In fact, if there is at least one boy with color $Y_j=c$, they set $j_0=\min\{j:\ Y_j=c\}$. Then, if the boy is wrong, necessarily $i_0(X)\in U_{j_0}$, by the definition of $B$. On the other hand, if no boy has color $c$, there is an inductive process (the girls should have a laptop to follow the process) starting from the set $J=\{i=1,\dots,N\}$ (or, equivalently $J=\{G_i:\ i=1,\dots,N\}$) and eliminating one of the $i$'s (one of the $G_i$'s) at each step, such that at the end we are left with three indices and $i_0$ is one of them (with three sets $G_i$ and $H$ is one of them).

Inductive step: If $\#J>3$, then take any subset of three elements, $\{i_1,i_2,i_3\}$. This subset is a $U_j$ for some $j$, and we eliminate the index $\sigma_j(Y_j)\in U_j$. Note that since we assume that no boy has the color $c$, the index $\sigma_j(Y_j)$ is well defined.

It is impossible that $i_0(X)=\sigma_j(Y_j)\in U_j$: If $i_0(X)\notin U_j$, then this is clear, and if $i_0(X)$ is in $U_j$, since the boy is wrong, $$ \sigma_j(Y_j)\ne \sigma_j(B(X)_j)=i_0(X). $$

So the inductive procedure yields a set of three indices such that one of them is $i_0$, necessarily it is a $U_j$, and we set $j_0=j$.

Finally a comment on the number 7 for the cardinality of the $G_i$'s (opposed to 10 suggested by Barto).

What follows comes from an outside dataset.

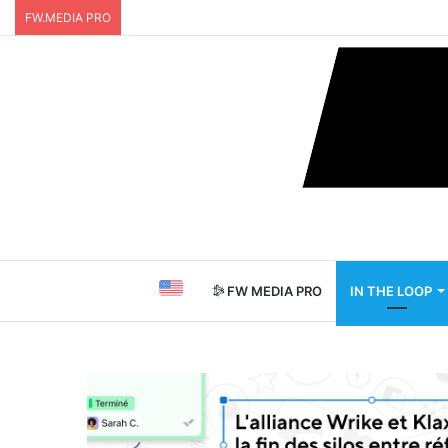
FW.MEDIA PRO
FW MEDIA PRO
IN THE LOOP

If you have three sets $G_1,G_2,G_3$ of 7 elements, then

-if the intersection of the three sets has 4 or more elements, you can set $T_1=T_2=T_3$ a subset of 4 elements in the intersection.

-if the intersection of two sets say $G_1, G_2$ has 4 or more elements but $G_1\cap G_2\cap G_3$ has less than four, you can set $T_1=T_2$ a subset of 4 elements in the intersection of $G_1$ and $G_2$ and $T_3$ a set in $G_3\setminus (G_1\cap G_2)$ of four elements.

-If no intersection of two sets has 4 or more elements, take $T_1$ in $G_1\setminus G_2$, $T_2$ in $G_2\setminus G_3$, $T_3$ in $G_3\setminus G_1$, of four elements respectively.